Directive: Look through the entries that follow and return each line that has the string "コムテック".

[Dataset entries]
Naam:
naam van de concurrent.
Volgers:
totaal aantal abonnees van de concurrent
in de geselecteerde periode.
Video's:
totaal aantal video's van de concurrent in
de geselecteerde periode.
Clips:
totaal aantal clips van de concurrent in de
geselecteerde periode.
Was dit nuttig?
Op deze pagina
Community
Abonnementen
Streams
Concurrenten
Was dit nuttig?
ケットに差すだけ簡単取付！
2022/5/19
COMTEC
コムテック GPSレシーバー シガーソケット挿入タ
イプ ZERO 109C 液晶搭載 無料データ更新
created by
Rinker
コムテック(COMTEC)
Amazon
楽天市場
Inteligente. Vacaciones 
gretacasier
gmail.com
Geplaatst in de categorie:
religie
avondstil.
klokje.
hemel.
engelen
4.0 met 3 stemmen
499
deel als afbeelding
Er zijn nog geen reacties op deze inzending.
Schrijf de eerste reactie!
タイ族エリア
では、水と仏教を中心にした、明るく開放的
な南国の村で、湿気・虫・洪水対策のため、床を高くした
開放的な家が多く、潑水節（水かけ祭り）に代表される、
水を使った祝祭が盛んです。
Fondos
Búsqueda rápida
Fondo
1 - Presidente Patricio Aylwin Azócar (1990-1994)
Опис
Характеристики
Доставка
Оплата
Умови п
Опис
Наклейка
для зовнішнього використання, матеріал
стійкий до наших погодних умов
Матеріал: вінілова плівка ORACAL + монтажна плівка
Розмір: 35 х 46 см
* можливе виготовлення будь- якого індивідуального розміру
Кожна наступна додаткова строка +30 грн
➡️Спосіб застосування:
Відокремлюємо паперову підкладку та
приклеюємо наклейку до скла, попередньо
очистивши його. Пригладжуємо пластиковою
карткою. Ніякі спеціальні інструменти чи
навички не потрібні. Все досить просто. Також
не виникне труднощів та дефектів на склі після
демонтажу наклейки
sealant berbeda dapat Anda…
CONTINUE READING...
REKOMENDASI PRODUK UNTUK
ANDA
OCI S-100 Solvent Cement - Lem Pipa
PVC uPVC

Exercise solution:
コムテック GPSレシーバー シガーソケット挿入タ
コムテック(COMTEC)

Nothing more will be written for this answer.